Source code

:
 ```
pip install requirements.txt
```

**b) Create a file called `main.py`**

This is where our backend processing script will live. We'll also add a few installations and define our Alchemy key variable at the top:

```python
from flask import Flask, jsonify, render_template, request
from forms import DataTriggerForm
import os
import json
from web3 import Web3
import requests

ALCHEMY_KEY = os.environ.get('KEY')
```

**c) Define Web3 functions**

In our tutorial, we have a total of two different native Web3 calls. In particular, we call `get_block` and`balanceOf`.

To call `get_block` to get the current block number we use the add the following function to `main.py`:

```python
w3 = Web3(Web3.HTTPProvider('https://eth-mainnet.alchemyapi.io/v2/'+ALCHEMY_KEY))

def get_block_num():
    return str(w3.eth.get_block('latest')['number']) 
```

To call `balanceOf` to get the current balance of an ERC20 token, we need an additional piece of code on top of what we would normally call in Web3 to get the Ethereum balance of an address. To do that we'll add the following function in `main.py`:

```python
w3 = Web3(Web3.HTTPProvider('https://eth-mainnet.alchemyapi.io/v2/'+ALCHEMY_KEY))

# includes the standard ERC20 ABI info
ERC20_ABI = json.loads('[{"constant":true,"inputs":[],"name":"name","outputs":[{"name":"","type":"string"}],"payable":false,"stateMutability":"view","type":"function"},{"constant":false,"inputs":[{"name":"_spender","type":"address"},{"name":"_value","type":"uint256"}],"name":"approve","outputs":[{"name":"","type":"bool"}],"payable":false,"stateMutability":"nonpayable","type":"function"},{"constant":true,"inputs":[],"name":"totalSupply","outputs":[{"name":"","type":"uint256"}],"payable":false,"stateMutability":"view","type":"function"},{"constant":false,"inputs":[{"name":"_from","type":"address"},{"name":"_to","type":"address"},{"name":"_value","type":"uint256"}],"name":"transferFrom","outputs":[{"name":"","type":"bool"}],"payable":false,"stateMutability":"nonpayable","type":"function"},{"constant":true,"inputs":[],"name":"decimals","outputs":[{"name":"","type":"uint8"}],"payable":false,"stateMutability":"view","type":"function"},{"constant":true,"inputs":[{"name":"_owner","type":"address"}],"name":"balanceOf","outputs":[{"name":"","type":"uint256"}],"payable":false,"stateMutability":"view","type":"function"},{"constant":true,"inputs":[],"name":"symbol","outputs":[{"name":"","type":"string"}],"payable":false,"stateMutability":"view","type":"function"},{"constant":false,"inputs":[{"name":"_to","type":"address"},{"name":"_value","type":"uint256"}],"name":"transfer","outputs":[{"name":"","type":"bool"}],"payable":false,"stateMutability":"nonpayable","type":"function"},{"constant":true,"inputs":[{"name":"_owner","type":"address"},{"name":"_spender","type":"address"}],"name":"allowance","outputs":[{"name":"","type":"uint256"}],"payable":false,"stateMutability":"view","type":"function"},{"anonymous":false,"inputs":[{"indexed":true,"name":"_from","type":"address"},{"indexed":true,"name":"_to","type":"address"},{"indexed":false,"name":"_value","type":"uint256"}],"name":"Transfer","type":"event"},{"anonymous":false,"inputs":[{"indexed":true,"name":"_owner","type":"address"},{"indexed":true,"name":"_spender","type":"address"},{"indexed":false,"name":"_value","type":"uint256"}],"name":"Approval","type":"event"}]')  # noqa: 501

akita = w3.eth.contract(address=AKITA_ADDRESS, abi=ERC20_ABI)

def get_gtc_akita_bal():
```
* * *
WHAT THE EXERCISE ASKS: What lines hold the string "import"? Pick them out of the data.

PROBLEM SOLUTION:
from flask import Flask, jsonify, render_template, request
from forms import DataTriggerForm
import os
import json
from web3 import Web3
import requests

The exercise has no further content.